## THE RECORDS
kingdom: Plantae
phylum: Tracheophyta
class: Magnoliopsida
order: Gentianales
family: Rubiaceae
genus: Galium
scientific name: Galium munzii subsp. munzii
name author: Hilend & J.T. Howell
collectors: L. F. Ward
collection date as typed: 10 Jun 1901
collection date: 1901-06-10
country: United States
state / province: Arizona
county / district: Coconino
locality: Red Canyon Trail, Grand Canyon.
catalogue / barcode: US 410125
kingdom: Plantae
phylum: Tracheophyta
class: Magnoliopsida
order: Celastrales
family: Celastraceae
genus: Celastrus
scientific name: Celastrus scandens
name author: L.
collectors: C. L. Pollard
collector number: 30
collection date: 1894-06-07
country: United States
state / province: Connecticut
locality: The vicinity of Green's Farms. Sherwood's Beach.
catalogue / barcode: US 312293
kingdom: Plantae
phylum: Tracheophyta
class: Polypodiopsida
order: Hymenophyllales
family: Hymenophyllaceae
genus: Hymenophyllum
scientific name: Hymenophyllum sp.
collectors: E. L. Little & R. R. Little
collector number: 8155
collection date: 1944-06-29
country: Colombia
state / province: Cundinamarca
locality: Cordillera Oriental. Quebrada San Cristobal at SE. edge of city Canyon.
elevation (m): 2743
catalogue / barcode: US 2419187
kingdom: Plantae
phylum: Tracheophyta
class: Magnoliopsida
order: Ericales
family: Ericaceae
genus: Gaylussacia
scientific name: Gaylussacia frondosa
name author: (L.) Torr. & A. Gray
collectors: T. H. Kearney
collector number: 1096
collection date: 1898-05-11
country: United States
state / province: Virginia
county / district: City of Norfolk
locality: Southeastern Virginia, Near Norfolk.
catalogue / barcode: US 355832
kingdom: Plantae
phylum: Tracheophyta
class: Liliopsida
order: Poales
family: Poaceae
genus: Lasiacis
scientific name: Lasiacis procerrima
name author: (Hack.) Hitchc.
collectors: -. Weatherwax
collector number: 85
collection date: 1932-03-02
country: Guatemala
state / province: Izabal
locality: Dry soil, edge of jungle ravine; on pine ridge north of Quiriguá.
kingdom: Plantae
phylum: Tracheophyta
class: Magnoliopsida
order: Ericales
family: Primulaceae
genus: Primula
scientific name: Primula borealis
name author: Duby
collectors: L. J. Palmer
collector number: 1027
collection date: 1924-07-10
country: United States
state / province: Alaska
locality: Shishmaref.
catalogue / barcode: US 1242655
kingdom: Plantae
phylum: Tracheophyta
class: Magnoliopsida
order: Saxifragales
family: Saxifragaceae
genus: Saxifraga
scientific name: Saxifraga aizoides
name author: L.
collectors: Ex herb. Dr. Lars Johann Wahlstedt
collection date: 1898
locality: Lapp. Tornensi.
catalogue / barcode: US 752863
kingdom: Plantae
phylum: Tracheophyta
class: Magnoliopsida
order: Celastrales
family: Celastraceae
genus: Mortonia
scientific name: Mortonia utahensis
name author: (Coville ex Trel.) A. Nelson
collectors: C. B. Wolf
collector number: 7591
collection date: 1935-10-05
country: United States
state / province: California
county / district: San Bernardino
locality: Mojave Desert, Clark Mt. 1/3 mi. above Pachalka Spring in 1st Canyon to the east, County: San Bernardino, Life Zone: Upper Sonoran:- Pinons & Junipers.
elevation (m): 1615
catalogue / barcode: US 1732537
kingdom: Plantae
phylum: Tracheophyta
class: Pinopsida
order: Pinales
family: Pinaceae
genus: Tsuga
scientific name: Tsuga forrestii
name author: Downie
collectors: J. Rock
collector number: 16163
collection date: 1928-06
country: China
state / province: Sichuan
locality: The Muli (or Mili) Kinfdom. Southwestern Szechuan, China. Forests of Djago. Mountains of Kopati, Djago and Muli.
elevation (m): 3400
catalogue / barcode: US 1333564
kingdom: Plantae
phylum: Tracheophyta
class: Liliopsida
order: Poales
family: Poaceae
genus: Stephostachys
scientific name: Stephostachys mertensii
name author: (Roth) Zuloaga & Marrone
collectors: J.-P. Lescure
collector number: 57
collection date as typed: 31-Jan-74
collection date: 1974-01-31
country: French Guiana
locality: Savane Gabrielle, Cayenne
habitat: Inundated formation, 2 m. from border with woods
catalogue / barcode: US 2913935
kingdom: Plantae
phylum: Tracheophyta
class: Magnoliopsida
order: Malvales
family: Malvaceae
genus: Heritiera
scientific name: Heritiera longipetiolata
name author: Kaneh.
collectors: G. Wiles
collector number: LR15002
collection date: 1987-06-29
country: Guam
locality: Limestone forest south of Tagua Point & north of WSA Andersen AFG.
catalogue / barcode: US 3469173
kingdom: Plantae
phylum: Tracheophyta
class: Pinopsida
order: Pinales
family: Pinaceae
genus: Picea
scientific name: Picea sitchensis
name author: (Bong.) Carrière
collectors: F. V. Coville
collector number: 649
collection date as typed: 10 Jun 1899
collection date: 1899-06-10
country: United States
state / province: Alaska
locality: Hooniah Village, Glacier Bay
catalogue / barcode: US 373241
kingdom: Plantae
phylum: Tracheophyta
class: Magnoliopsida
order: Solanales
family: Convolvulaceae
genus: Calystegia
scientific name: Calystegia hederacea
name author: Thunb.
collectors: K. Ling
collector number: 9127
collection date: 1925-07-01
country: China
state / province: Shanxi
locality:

## TASK REQUIREMENTS
Rewrite all of the material above, replacing every "locality" with "collection site" and leaving everything else unchanged.

## SOLUTION TO THE PROBLEM
kingdom: Plantae
phylum: Tracheophyta
class: Magnoliopsida
order: Gentianales
family: Rubiaceae
genus: Galium
scientific name: Galium munzii subsp. munzii
name author: Hilend & J.T. Howell
collectors: L. F. Ward
collection date as typed: 10 Jun 1901
collection date: 1901-06-10
country: United States
state / province: Arizona
county / district: Coconino
collection site: Red Canyon Trail, Grand Canyon.
catalogue / barcode: US 410125
kingdom: Plantae
phylum: Tracheophyta
class: Magnoliopsida
order: Celastrales
family: Celastraceae
genus: Celastrus
scientific name: Celastrus scandens
name author: L.
collectors: C. L. Pollard
collector number: 30
collection date: 1894-06-07
country: United States
state / province: Connecticut
collection site: The vicinity of Green's Farms. Sherwood's Beach.
catalogue / barcode: US 312293
kingdom: Plantae
phylum: Tracheophyta
class: Polypodiopsida
order: Hymenophyllales
family: Hymenophyllaceae
genus: Hymenophyllum
scientific name: Hymenophyllum sp.
collectors: E. L. Little & R. R. Little
collector number: 8155
collection date: 1944-06-29
country: Colombia
state / province: Cundinamarca
collection site: Cordillera Oriental. Quebrada San Cristobal at SE. edge of city Canyon.
elevation (m): 2743
catalogue / barcode: US 2419187
kingdom: Plantae
phylum: Tracheophyta
class: Magnoliopsida
order: Ericales
family: Ericaceae
genus: Gaylussacia
scientific name: Gaylussacia frondosa
name author: (L.) Torr. & A. Gray
collectors: T. H. Kearney
collector number: 1096
collection date: 1898-05-11
country: United States
state / province: Virginia
county / district: City of Norfolk
collection site: Southeastern Virginia, Near Norfolk.
catalogue / barcode: US 355832
kingdom: Plantae
phylum: Tracheophyta
class: Liliopsida
order: Poales
family: Poaceae
genus: Lasiacis
scientific name: Lasiacis procerrima
name author: (Hack.) Hitchc.
collectors: -. Weatherwax
collector number: 85
collection date: 1932-03-02
country: Guatemala
state / province: Izabal
collection site: Dry soil, edge of jungle ravine; on pine ridge north of Quiriguá.
kingdom: Plantae
phylum: Tracheophyta
class: Magnoliopsida
order: Ericales
family: Primulaceae
genus: Primula
scientific name: Primula borealis
name author: Duby
collectors: L. J. Palmer
collector number: 1027
collection date: 1924-07-10
country: United States
state / province: Alaska
collection site: Shishmaref.
catalogue / barcode: US 1242655
kingdom: Plantae
phylum: Tracheophyta
class: Magnoliopsida
order: Saxifragales
family: Saxifragaceae
genus: Saxifraga
scientific name: Saxifraga aizoides
name author: L.
collectors: Ex herb. Dr. Lars Johann Wahlstedt
collection date: 1898
collection site: Lapp. Tornensi.
catalogue / barcode: US 752863
kingdom: Plantae
phylum: Tracheophyta
class: Magnoliopsida
order: Celastrales
family: Celastraceae
genus: Mortonia
scientific name: Mortonia utahensis
name author: (Coville ex Trel.) A. Nelson
collectors: C. B. Wolf
collector number: 7591
collection date: 1935-10-05
country: United States
state / province: California
county / district: San Bernardino
collection site: Mojave Desert, Clark Mt. 1/3 mi. above Pachalka Spring in 1st Canyon to the east, County: San Bernardino, Life Zone: Upper Sonoran:- Pinons & Junipers.
elevation (m): 1615
catalogue / barcode: US 1732537
kingdom: Plantae
phylum: Tracheophyta
class: Pinopsida
order: Pinales
family: Pinaceae
genus: Tsuga
scientific name: Tsuga forrestii
name author: Downie
collectors: J. Rock
collector number: 16163
collection date: 1928-06
country: China
state / province: Sichuan
collection site: The Muli (or Mili) Kinfdom. Southwestern Szechuan, China. Forests of Djago. Mountains of Kopati, Djago and Muli.
elevation (m): 3400
catalogue / barcode: US 1333564
kingdom: Plantae
phylum: Tracheophyta
class: Liliopsida
order: Poales
family: Poaceae
genus: Stephostachys
scientific name: Stephostachys mertensii
name author: (Roth) Zuloaga & Marrone
collectors: J.-P. Lescure
collector number: 57
collection date as typed: 31-Jan-74
collection date: 1974-01-31
country: French Guiana
collection site: Savane Gabrielle, Cayenne
habitat: Inundated formation, 2 m. from border with woods
catalogue / barcode: US 2913935
kingdom: Plantae
phylum: Tracheophyta
class: Magnoliopsida
order: Malvales
family: Malvaceae
genus: Heritiera
scientific name: Heritiera longipetiolata
name author: Kaneh.
collectors: G. Wiles
collector number: LR15002
collection date: 1987-06-29
country: Guam
collection site: Limestone forest south of Tagua Point & north of WSA Andersen AFG.
catalogue / barcode: US 3469173
kingdom: Plantae
phylum: Tracheophyta
class: Pinopsida
order: Pinales
family: Pinaceae
genus: Picea
scientific name: Picea sitchensis
name author: (Bong.) Carrière
collectors: F. V. Coville
collector number: 649
collection date as typed: 10 Jun 1899
collection date: 1899-06-10
country: United States
state / province: Alaska
collection site: Hooniah Village, Glacier Bay
catalogue / barcode: US 373241
kingdom: Plantae
phylum: Tracheophyta
class: Magnoliopsida
order: Solanales
family: Convolvulaceae
genus: Calystegia
scientific name: Calystegia hederacea
name author: Thunb.
collectors: K. Ling
collector number: 9127
collection date: 1925-07-01
country: China
state / province: Shanxi
collection site:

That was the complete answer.